I have a highly imbalanced data set with target class instances in the following ratio 60000:1000:1000:50
(i.e. a total of 4 classes). I want to use randomForest
for making predictions of the target class.
So, to reduce the class imbalance, I played with sampsize
parameter, setting it to c(5000, 1000, 1000, 50)
and some other values, but there was not much use of it. Actually, the accuracy of the 1st class decreased while I played with sampsize
, though the improvement in other class predictions was very minute.
While digging through the archives, I came across two more features of randomForest()
, which are strata
and classwt
that are used to offset class imbalance issue.
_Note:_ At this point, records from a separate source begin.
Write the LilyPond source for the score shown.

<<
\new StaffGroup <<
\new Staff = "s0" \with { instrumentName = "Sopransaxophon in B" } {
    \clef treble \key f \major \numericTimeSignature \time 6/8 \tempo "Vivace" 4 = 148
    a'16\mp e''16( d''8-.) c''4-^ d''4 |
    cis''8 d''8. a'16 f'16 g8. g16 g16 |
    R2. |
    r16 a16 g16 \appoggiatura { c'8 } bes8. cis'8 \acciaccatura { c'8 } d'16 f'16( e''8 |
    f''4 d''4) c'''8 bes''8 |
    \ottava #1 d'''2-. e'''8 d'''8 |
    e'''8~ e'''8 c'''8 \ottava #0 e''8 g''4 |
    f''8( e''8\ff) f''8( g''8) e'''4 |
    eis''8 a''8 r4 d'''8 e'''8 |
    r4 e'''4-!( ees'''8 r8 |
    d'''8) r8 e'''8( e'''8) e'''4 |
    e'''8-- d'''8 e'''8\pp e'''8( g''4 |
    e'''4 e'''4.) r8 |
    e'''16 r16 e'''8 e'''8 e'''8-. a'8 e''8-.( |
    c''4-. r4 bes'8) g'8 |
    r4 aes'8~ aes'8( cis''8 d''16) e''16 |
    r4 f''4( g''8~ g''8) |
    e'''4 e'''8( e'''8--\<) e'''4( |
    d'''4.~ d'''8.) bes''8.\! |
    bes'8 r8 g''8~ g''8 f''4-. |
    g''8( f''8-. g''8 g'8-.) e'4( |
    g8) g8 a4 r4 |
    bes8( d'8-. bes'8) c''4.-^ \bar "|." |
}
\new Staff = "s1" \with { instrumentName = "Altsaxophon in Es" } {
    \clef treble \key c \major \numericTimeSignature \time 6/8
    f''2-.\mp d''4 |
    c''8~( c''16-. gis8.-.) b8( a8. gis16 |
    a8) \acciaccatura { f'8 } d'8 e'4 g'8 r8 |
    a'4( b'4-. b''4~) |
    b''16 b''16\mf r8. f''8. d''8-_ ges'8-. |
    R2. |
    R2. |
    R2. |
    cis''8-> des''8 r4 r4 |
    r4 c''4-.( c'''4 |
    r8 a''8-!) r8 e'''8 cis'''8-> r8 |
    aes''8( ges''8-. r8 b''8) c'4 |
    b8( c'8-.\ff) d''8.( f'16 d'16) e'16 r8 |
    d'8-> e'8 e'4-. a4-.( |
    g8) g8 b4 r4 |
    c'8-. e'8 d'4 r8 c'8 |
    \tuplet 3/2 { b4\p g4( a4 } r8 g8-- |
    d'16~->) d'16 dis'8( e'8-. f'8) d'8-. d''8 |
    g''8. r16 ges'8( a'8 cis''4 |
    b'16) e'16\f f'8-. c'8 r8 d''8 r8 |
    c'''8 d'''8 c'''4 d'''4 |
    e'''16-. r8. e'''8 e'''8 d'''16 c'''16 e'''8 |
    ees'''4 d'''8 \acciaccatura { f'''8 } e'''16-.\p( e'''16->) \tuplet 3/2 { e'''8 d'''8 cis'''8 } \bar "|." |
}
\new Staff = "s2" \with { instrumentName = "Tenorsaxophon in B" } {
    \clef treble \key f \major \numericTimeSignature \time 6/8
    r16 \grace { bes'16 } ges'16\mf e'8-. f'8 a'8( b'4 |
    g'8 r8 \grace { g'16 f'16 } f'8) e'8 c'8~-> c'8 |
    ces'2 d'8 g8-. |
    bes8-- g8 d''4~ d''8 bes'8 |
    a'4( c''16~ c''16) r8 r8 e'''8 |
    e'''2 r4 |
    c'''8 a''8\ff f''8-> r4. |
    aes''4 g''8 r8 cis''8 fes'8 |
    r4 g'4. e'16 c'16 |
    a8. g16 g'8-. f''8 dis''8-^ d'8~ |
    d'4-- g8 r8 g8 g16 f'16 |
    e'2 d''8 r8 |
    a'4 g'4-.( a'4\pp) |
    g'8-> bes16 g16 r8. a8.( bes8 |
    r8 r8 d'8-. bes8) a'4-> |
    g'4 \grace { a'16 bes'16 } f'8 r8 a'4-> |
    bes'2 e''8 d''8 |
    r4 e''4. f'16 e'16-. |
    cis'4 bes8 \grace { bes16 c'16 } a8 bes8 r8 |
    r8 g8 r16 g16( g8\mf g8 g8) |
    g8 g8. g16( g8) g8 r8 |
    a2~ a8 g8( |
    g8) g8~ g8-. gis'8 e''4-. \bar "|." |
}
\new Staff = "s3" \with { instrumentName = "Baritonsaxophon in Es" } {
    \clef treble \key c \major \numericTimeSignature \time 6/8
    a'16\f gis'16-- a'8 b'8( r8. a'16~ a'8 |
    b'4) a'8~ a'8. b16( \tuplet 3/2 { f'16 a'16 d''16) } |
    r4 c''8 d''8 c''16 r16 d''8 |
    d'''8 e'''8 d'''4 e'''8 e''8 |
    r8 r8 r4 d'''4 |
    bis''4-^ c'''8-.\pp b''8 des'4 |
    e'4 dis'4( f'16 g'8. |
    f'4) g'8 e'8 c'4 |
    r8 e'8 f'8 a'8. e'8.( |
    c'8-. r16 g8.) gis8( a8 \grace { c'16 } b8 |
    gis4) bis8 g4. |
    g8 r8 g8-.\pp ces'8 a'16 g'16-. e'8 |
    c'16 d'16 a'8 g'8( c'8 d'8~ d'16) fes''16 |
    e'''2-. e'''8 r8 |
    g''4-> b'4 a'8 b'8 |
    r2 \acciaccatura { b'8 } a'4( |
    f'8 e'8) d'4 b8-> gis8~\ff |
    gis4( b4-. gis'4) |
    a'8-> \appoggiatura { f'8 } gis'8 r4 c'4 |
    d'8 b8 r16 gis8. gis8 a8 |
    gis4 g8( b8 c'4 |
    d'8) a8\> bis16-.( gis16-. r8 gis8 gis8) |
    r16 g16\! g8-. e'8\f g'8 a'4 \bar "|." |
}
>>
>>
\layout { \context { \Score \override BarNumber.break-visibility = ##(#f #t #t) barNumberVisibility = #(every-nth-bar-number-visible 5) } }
All the documents upon classwt
were old (generally belonging to the 2007, 2008 years), which all suggested not the use the classwt
feature of randomForest
package in R
as it does not completely implement its complete functionality like it does in fortran
. So the first question is:
Is classwt
completely implemented now in randomForest
package of R? If yes, what does passing c(1, 10, 10, 10)
to the classwt
argument represent? (Assuming the above case of 4 classes in the target variable)
Another argument which is said to offset class imbalance issue is stratified sampling, which is always used in conjunction with sampsize
. I understand what sampsize
is from the documentation, but there is not enough documentation or examples which gave a clear insight into using strata
for overcoming class imbalance issue. So the second question is:
What type of arguments have to be passed to strata
in randomForest
and what does it represent?
I guess the word weight which I have not explicitly mentioned in the question should play a major role in the answer.
classwt
is correctly passed on to randomForest
, check this example:
library(randomForest)
rf = randomForest(Species~., data = iris, classwt = c(1E-5,1E-5,1E5))
rf
#Call:
# randomForest(formula = Species ~ ., data = iris, classwt = c(1e-05, 1e-05, 1e+05))
# Type of random forest: classification
# Number of trees: 500
#No. of variables tried at each split: 2
#
# OOB estimate of error rate: 66.67%
#Confusion matrix:
# setosa versicolor virginica class.error
#setosa 0 0 50 1
#versicolor 0 0 50 1
#virginica 0 0 50 0
Class weights are the priors on the outcomes. You need to balance them to achieve the results you want.
On strata
and sampsize
this answer might be of help: https://stackoverflow.com/a/20151341/2874779
In general, sampsize
with the same size for all classes seems reasonable. strata
is a factor that's going to be used for stratified resampling, in your case you don't need to input anything.